ユサップ・サーデュラエフはONE史上最も見事なサブミッション勝ちの1つを収めている。

2016年10月にミャンマー・ヤンゴンで開かれた「ONE:STATE OF WARRIORS」のバンタム級マッチで、サーデュラエフはジョーダン・ルーカスと対戦。世界一流のグラップリング(組み技)とベテランとしての経験を見せつけ、ルーカスを完璧に圧倒した。

サーデュラエフは第1ラウンド序盤、ルーカスのリードレッグの内側に狙いを定めて攻撃を繰り返した上、お手本のようなジャブークロスでルーカスを倒す。サーデュラエフはすぐさまルーカスに飛び乗ると、有利なポジションを獲ろうと動き、最終的にサークルウォールまで引きずる。

その瞬間、マジックが起きた。

サーデュラエフはルーカスのガードをくぐってサイドコントロールのポジションに進む。ルーカスは逃げようとするが、サーデュラエフは両腕でルーカスの首の周りを掴んだまま、逆立ちするかのようにサークルウォールを足で蹴って体を反転させると、そのままリアネイキッドチョークを決めたのだ。
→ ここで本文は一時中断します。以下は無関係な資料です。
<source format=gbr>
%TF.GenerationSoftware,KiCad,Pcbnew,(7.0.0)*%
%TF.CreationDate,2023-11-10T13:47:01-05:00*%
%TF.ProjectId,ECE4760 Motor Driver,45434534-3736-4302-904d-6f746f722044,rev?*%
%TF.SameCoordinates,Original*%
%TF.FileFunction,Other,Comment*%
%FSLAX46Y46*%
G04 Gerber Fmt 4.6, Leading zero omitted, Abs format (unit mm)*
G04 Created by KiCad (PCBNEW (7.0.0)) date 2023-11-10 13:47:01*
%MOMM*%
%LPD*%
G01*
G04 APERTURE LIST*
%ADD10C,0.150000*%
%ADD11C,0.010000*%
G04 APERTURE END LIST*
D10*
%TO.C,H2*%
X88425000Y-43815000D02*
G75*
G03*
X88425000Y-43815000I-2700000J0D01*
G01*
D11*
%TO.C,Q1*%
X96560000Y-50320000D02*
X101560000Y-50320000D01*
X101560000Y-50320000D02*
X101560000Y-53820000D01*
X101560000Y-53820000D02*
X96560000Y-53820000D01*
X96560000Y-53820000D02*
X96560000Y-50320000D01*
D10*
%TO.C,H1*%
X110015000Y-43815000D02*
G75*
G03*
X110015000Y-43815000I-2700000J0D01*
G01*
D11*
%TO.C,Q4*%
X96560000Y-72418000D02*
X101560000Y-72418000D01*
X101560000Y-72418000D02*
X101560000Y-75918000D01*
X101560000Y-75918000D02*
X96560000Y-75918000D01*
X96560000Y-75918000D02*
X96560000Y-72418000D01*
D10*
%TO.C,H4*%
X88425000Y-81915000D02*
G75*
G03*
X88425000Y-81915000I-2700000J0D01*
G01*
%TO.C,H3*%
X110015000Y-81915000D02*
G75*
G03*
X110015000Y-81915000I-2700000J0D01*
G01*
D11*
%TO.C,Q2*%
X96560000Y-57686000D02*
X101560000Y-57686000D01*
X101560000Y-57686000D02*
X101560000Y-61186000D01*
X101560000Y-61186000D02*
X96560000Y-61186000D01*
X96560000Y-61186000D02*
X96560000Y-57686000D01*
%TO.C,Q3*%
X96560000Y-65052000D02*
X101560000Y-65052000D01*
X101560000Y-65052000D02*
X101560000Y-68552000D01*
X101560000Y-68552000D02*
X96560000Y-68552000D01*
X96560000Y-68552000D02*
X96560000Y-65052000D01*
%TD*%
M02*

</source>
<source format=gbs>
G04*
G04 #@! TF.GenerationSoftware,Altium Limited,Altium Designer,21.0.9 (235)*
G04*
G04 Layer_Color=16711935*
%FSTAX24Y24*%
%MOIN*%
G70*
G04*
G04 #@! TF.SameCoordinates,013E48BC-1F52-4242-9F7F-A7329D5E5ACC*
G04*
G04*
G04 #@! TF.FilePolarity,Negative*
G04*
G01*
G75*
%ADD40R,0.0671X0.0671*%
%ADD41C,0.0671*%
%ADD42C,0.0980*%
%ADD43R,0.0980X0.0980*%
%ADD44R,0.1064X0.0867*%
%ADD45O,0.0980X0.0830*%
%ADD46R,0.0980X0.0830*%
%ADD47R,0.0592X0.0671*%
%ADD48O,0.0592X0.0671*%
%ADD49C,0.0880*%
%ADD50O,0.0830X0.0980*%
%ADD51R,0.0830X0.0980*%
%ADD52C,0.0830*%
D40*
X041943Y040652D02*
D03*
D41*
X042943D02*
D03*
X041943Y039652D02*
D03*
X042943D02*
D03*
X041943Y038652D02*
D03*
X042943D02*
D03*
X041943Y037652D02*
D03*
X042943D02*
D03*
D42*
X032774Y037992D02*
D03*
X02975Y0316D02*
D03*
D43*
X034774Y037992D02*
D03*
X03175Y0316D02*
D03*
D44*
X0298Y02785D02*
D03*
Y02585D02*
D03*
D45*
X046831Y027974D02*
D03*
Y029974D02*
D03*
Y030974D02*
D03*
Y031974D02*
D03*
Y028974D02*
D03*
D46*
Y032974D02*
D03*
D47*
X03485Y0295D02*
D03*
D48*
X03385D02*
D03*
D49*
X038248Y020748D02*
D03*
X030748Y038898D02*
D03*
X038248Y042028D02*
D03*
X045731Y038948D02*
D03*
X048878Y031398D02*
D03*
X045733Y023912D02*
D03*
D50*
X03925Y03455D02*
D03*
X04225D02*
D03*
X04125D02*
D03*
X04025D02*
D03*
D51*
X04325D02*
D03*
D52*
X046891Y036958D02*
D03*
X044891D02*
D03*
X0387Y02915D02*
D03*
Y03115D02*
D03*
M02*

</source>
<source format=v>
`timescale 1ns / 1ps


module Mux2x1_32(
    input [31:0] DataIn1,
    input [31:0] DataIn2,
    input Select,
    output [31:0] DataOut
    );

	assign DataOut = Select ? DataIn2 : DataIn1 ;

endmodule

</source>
サーデュラエフがルーカスの後ろで肩を深く沈め、さらに前かがみになって圧力をかけると、第1ラウンド残り数秒というところで、ルーカスはギブアップを余儀なくされたのだった。

ガフロフが長年のライバルを秒殺

マラット・ガフロフが2015年11月、モンゴルの伝説ナラントンガラグ・ジャダンバをリアネイキッドチョークで下し、ONEフェザー級世界王者のベルトを手に入れるまでに要したのは4ラウンドだった。
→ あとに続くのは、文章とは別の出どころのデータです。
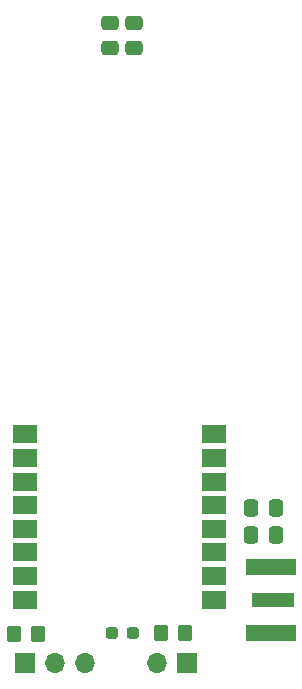
<source format=gts>
G04 #@! TF.GenerationSoftware,KiCad,Pcbnew,6.0.10*
G04 #@! TF.CreationDate,2023-04-28T22:47:20-05:00*
G04 #@! TF.ProjectId,gas_sensor,6761735f-7365-46e7-936f-722e6b696361,rev?*
G04 #@! TF.SameCoordinates,Original*
G04 #@! TF.FileFunction,Soldermask,Top*
G04 #@! TF.FilePolarity,Negative*
%FSLAX46Y46*%
G04 Gerber Fmt 4.6, Leading zero omitted, Abs format (unit mm)*
G04 Created by KiCad (PCBNEW 6.0.10) date 2023-04-28 22:47:20*
%MOMM*%
%LPD*%
G01*
G04 APERTURE LIST*
G04 Aperture macros list*
%AMRoundRect*
0 Rectangle with rounded corners*
0 $1 Rounding radius*
0 $2 $3 $4 $5 $6 $7 $8 $9 X,Y pos of 4 corners*
0 Add a 4 corners polygon primitive as box body*
4,1,4,$2,$3,$4,$5,$6,$7,$8,$9,$2,$3,0*
0 Add four circle primitives for the rounded corners*
1,1,$1+$1,$2,$3*
1,1,$1+$1,$4,$5*
1,1,$1+$1,$6,$7*
1,1,$1+$1,$8,$9*
0 Add four rect primitives between the rounded corners*
20,1,$1+$1,$2,$3,$4,$5,0*
20,1,$1+$1,$4,$5,$6,$7,0*
20,1,$1+$1,$6,$7,$8,$9,0*
20,1,$1+$1,$8,$9,$2,$3,0*%
G04 Aperture macros list end*
%ADD10RoundRect,0.237500X-0.287500X-0.237500X0.287500X-0.237500X0.287500X0.237500X-0.287500X0.237500X0*%
%ADD11RoundRect,0.250000X0.350000X0.450000X-0.350000X0.450000X-0.350000X-0.450000X0.350000X-0.450000X0*%
%ADD12RoundRect,0.250000X0.337500X0.475000X-0.337500X0.475000X-0.337500X-0.475000X0.337500X-0.475000X0*%
%ADD13RoundRect,0.250000X0.475000X-0.337500X0.475000X0.337500X-0.475000X0.337500X-0.475000X-0.337500X0*%
%ADD14RoundRect,0.250000X-0.350000X-0.450000X0.350000X-0.450000X0.350000X0.450000X-0.350000X0.450000X0*%
%ADD15R,2.000000X1.500000*%
%ADD16R,3.600000X1.270000*%
%ADD17R,4.200000X1.350000*%
%ADD18R,1.700000X1.700000*%
%ADD19O,1.700000X1.700000*%
G04 APERTURE END LIST*
D10*
X125885000Y-89662000D03*
X127635000Y-89662000D03*
D11*
X132048000Y-89662000D03*
X130048000Y-89662000D03*
D12*
X139752000Y-81407000D03*
X137677000Y-81407000D03*
X139743000Y-79121000D03*
X137668000Y-79121000D03*
D13*
X125730000Y-40132000D03*
X125730000Y-38057000D03*
X127762000Y-40132000D03*
X127762000Y-38057000D03*
D14*
X117618000Y-89789000D03*
X119618000Y-89789000D03*
D15*
X134492000Y-86883000D03*
X134492000Y-84883000D03*
X134492000Y-82883000D03*
X134492000Y-80883000D03*
X134492000Y-78883000D03*
X134492000Y-76883000D03*
X134492000Y-74883000D03*
X134492000Y-72883000D03*
X118492000Y-72883000D03*
X118492000Y-74883000D03*
X118492000Y-76883000D03*
X118492000Y-78883000D03*
X118492000Y-80883000D03*
X118492000Y-82883000D03*
X118492000Y-84883000D03*
X118492000Y-86883000D03*
D16*
X139519000Y-86899000D03*
D17*
X139319000Y-84074000D03*
X139319000Y-89724000D03*
D18*
X118491000Y-92202000D03*
D19*
X121031000Y-92202000D03*
X123571000Y-92202000D03*
D18*
X132207000Y-92202000D03*
D19*
X129667000Y-92202000D03*
M02*

</source>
ちょうどその1年後、シンガポールで開かれた「ONE:DEFENDING HONOR」で、ガフロフは世界タイトルを賭けてジャダンバの挑戦を受けた。再戦の結果は同じだったが、今回はわずか1ラウンドで倒して見せた。

試合序盤、両者はキックを交わし、ジャダンバは決まれば試合が終わるような強烈な右オーバーハンドも繰り出す。

だが試合の様相は試合開始100秒で一変する。ジャダンバが足の外側を狙うローキックを放ったちょうどその瞬間、ガフロフが足の内側を狙うローキックを繰り出しており、ジャダンバは足払いを食らってキャンバスに倒れる。
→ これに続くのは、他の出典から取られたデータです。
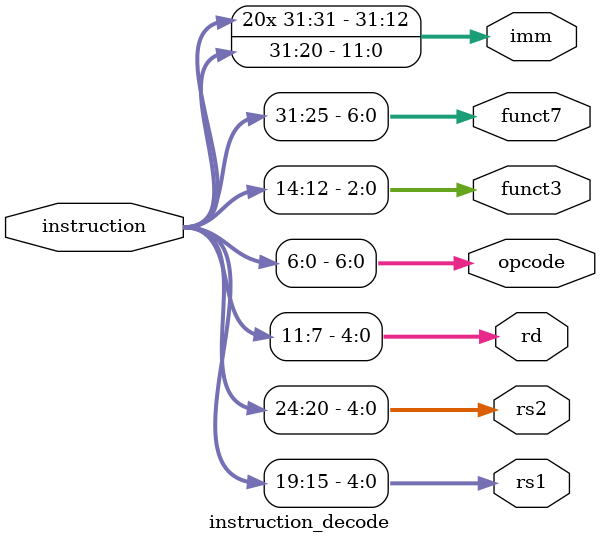
<source format=v>
module instruction_decode (
    input wire [31:0] instruction,
    output wire [4:0] rs1, rs2, rd,
    output wire [6:0] opcode,
    output wire [2:0] funct3,                                                     output wire [6:0] funct7,
    output wire [31:0] imm
);
    assign opcode = instruction[6:0];
    assign rd = instruction[11:7];
    assign funct3 = instruction[14:12];
    assign rs1 = instruction[19:15];
    assign rs2 = instruction[24:20];
    assign funct7 = instruction[31:25];
    assign imm = {{20{instruction[31]}}, instruction[31:20]};  // Sign-extend>
endmodule





</source>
ガフロフはすかさず飛びかかると、逃げようとするジャダンバの背中を取り、得意技のリアネイキッドチョークを狙いに行く。防いだジャダンバだが、フルマウントのポジションを獲られて嵐のような打撃を浴びる。

最終的に、ジャダンバが攻撃から逃れるために背を向けたところで、ガフロフがすかさずリアネイキッドチョークを決め、第1ラウンド残り9秒というところで、サブミッション勝ちを収めたのだった。